[Activity] Reproduce the entries in full. Exclude all images from the copy.

[Data section]
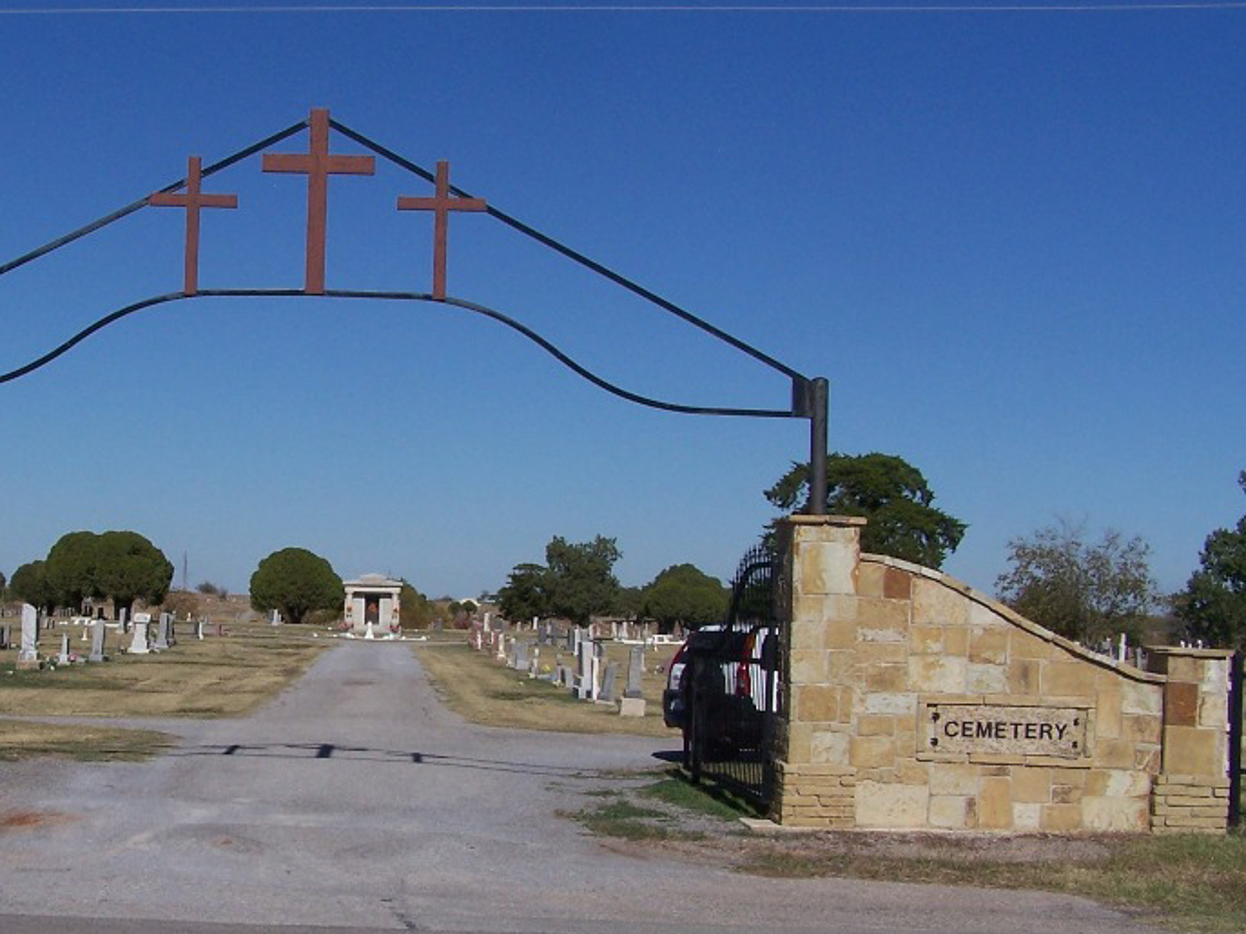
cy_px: 540
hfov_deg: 33.2
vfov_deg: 25.6
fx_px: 2051
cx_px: 325
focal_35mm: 57
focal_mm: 6.3
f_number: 5.6
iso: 80
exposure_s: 1/1000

[Worked solution]
cy_px: 540
hfov_deg: 33.2
vfov_deg: 25.6
fx_px: 2051
cx_px: 325
focal_35mm: 57
focal_mm: 6.3
f_number: 5.6
iso: 80
exposure_s: 1/1000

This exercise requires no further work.